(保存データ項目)

◆ ◆ ◆ ◆ ◆

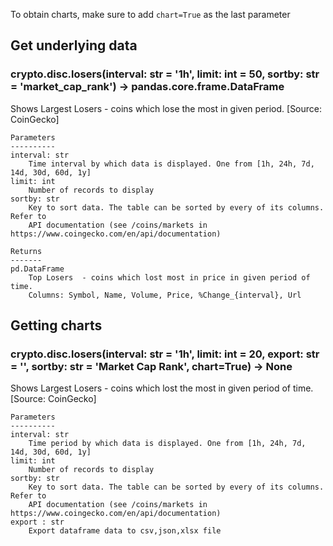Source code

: To obtain charts, make sure to add `chart=True` as the last parameter

## Get underlying data 
### crypto.disc.losers(interval: str = '1h', limit: int = 50, sortby: str = 'market_cap_rank') -> pandas.core.frame.DataFrame

Shows Largest Losers - coins which lose the most in given period. [Source: CoinGecko]

    Parameters
    ----------
    interval: str
        Time interval by which data is displayed. One from [1h, 24h, 7d, 14d, 30d, 60d, 1y]
    limit: int
        Number of records to display
    sortby: str
        Key to sort data. The table can be sorted by every of its columns. Refer to
        API documentation (see /coins/markets in https://www.coingecko.com/en/api/documentation)

    Returns
    -------
    pd.DataFrame
        Top Losers  - coins which lost most in price in given period of time.
        Columns: Symbol, Name, Volume, Price, %Change_{interval}, Url

## Getting charts 
### crypto.disc.losers(interval: str = '1h', limit: int = 20, export: str = '', sortby: str = 'Market Cap Rank', chart=True) -> None

Shows Largest Losers - coins which lost the most in given period of time. [Source: CoinGecko]

    Parameters
    ----------
    interval: str
        Time period by which data is displayed. One from [1h, 24h, 7d, 14d, 30d, 60d, 1y]
    limit: int
        Number of records to display
    sortby: str
        Key to sort data. The table can be sorted by every of its columns. Refer to
        API documentation (see /coins/markets in https://www.coingecko.com/en/api/documentation)
    export : str
        Export dataframe data to csv,json,xlsx file

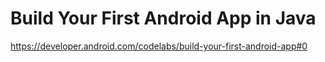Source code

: # Build Your First Android App in Java

https://developer.android.com/codelabs/build-your-first-android-app#0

◆ ◆ ◆ ◆ ◆

> **課題**
上に示した項目のすべての行を、一字一句変えずに出力してください。画像は出力に含めないこと。

> **解答欄**
Source code

: To obtain charts, make sure to add `chart=True` as the last parameter

## Get underlying data 
### crypto.disc.losers(interval: str = '1h', limit: int = 50, sortby: str = 'market_cap_rank') -> pandas.core.frame.DataFrame

Shows Largest Losers - coins which lose the most in given period. [Source: CoinGecko]

    Parameters
    ----------
    interval: str
        Time interval by which data is displayed. One from [1h, 24h, 7d, 14d, 30d, 60d, 1y]
    limit: int
        Number of records to display
    sortby: str
        Key to sort data. The table can be sorted by every of its columns. Refer to
        API documentation (see /coins/markets in https://www.coingecko.com/en/api/documentation)

    Returns
    -------
    pd.DataFrame
        Top Losers  - coins which lost most in price in given period of time.
        Columns: Symbol, Name, Volume, Price, %Change_{interval}, Url

## Getting charts 
### crypto.disc.losers(interval: str = '1h', limit: int = 20, export: str = '', sortby: str = 'Market Cap Rank', chart=True) -> None

Shows Largest Losers - coins which lost the most in given period of time. [Source: CoinGecko]

    Parameters
    ----------
    interval: str
        Time period by which data is displayed. One from [1h, 24h, 7d, 14d, 30d, 60d, 1y]
    limit: int
        Number of records to display
    sortby: str
        Key to sort data. The table can be sorted by every of its columns. Refer to
        API documentation (see /coins/markets in https://www.coingecko.com/en/api/documentation)
    export : str
        Export dataframe data to csv,json,xlsx file

Source code

: # Build Your First Android App in Java

https://developer.android.com/codelabs/build-your-first-android-app#0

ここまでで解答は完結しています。